## Data items
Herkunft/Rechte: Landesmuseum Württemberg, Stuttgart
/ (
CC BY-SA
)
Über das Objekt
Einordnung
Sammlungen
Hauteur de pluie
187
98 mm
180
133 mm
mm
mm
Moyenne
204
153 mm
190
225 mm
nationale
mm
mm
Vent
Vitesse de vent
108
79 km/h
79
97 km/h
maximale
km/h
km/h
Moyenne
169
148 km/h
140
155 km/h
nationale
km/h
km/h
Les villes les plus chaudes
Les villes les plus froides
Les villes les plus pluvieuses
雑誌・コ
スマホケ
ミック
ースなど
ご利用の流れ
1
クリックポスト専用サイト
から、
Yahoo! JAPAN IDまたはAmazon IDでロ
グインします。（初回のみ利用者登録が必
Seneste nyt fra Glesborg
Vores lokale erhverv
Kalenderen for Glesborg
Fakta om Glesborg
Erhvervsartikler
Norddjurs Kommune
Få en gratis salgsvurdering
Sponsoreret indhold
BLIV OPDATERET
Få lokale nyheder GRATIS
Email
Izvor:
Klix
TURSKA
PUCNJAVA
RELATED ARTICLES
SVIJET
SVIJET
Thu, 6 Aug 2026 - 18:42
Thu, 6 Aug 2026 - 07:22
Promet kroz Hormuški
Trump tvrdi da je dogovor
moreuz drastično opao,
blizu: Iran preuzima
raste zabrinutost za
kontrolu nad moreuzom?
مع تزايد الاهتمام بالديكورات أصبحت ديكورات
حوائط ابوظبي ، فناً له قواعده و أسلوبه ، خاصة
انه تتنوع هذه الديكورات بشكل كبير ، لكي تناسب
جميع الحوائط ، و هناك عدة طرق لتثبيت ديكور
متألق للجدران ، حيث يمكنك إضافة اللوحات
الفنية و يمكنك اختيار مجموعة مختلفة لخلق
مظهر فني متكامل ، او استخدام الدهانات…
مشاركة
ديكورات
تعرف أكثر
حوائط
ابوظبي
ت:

## Work task
Write out every line of the records above again, keeping each line unchanged and in its original order.

## Solution for this task
Herkunft/Rechte: Landesmuseum Württemberg, Stuttgart
/ (
CC BY-SA
)
Über das Objekt
Einordnung
Sammlungen
Hauteur de pluie
187
98 mm
180
133 mm
mm
mm
Moyenne
204
153 mm
190
225 mm
nationale
mm
mm
Vent
Vitesse de vent
108
79 km/h
79
97 km/h
maximale
km/h
km/h
Moyenne
169
148 km/h
140
155 km/h
nationale
km/h
km/h
Les villes les plus chaudes
Les villes les plus froides
Les villes les plus pluvieuses
雑誌・コ
スマホケ
ミック
ースなど
ご利用の流れ
1
クリックポスト専用サイト
から、
Yahoo! JAPAN IDまたはAmazon IDでロ
グインします。（初回のみ利用者登録が必
Seneste nyt fra Glesborg
Vores lokale erhverv
Kalenderen for Glesborg
Fakta om Glesborg
Erhvervsartikler
Norddjurs Kommune
Få en gratis salgsvurdering
Sponsoreret indhold
BLIV OPDATERET
Få lokale nyheder GRATIS
Email
Izvor:
Klix
TURSKA
PUCNJAVA
RELATED ARTICLES
SVIJET
SVIJET
Thu, 6 Aug 2026 - 18:42
Thu, 6 Aug 2026 - 07:22
Promet kroz Hormuški
Trump tvrdi da je dogovor
moreuz drastično opao,
blizu: Iran preuzima
raste zabrinutost za
kontrolu nad moreuzom?
مع تزايد الاهتمام بالديكورات أصبحت ديكورات
حوائط ابوظبي ، فناً له قواعده و أسلوبه ، خاصة
انه تتنوع هذه الديكورات بشكل كبير ، لكي تناسب
جميع الحوائط ، و هناك عدة طرق لتثبيت ديكور
متألق للجدران ، حيث يمكنك إضافة اللوحات
الفنية و يمكنك اختيار مجموعة مختلفة لخلق
مظهر فني متكامل ، او استخدام الدهانات…
مشاركة
ديكورات
تعرف أكثر
حوائط
ابوظبي
ت:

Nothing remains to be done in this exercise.